Jeeves Wijesuriya, Junior doctors committee
WIJESURIYA: This survey will provide an evidence base for action

The BMA has hailed backing shown by the medical regulator to identify the ongoing pressures and concerns posed by workplace rota gaps.

The welcome comes as the GMC is set to introduce a series of questions into this year’s National Training Survey focusing on the impact of rota gaps.

Launching on 21 March, the survey will, for the first time, question junior doctors and medical trainers on the extent to which staff shortages affect training opportunities and care standards.

The announcement comes less than two weeks after the GMC issued a statement calling for trust management to support junior doctors raising workplace and safety concerns through exception reporting.

BMA junior doctors committee chair Jeeves Wijesuriya commended the GMC’s decision to examine the impact of poor rota design on workloads and training, and in doing so to join the BMA in raising debate on this UK-wide issue.

He said: ‘This is an extremely welcome development.

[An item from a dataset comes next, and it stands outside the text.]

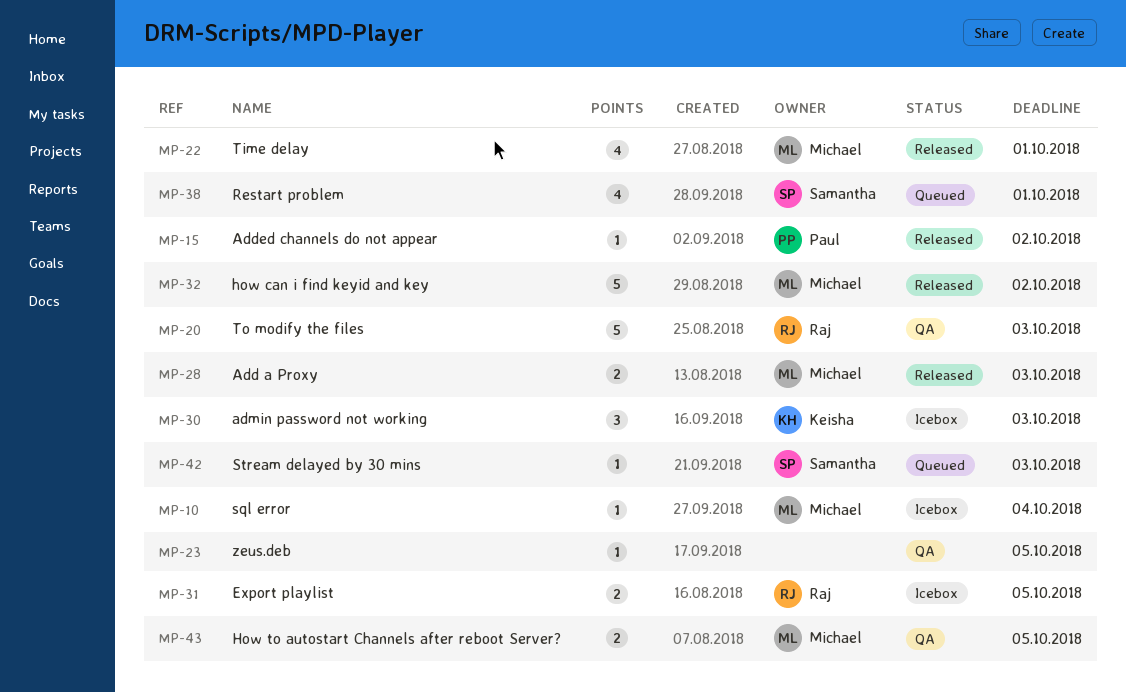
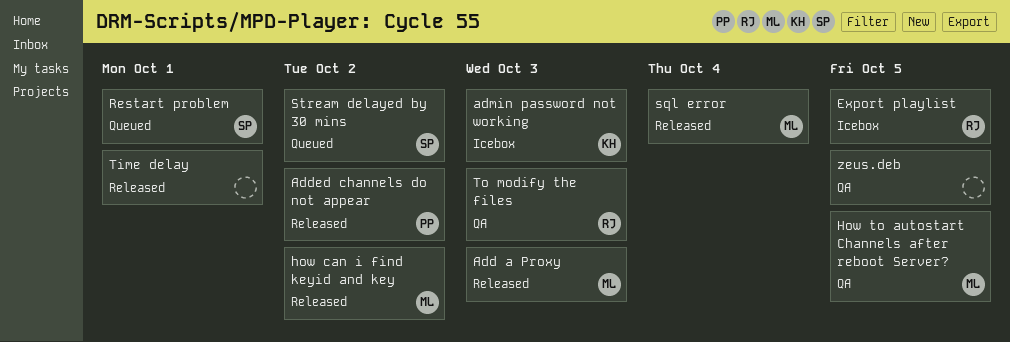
sql error, status: Icebox -> Released
Stream delayed by 30 mins, due: Oct 3 -> Oct 2
Time delay, owner: Michael -> none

Junior doctors all recognise the impact of service pressures on their training, and we are pleased the GMC has worked with us to develop questions to begin capturing data to demonstrate this.

‘Asking whether trainees received enough notice of rotas in advance of starting their posts will also provide an evidence base on this critical issue, which will allow us to focus action where it is needed.’


Training, staffing and advance notice

Each year, the National Training Survey aims to take in the views of 60,000 doctors in training as well as 45,000 senior doctors who occupy trainer roles.

A total of five statement-based questions concerning rota gaps are to be included in this year’s survey, with doctors responding on a scale from ‘strongly agree’ to ‘strongly disagree’.

They include:

  • In my current post, gaps in the rota are dealt with appropriately to ensure my education and training is not adversely affected
  • In my current post, there are enough staff to ensure that patients are always treated by someone with an appropriate level of clinical experience
  • I was given enough notice about my rota in advance of starting my current post.

With the 2016 survey indicating that junior doctors faced with heavy workloads were more likely to be unable to attend training sessions, GMC chief executive Charlie Massey said he hoped this year’s survey would help shed further light.

He said: ‘Health services are under significant pressure across all four UK nations, which is why it’s important we get as full a picture as possible of the impact service demands have on doctors in training and on the trainers.

‘Adding specific questions on rota design into this year’s NTS will help us better understand the extent to which doctors’ education and training are at risk of being compromised, and follows the feedback we received from last year’s surveys.

‘Each year’s NTS results help us, and local organisations, to take action to ensure trainees are receiving high-quality training and that trainers are well supported … We are always grateful for the time doctors in training, and their trainers, take in completing the National Training Surveys.’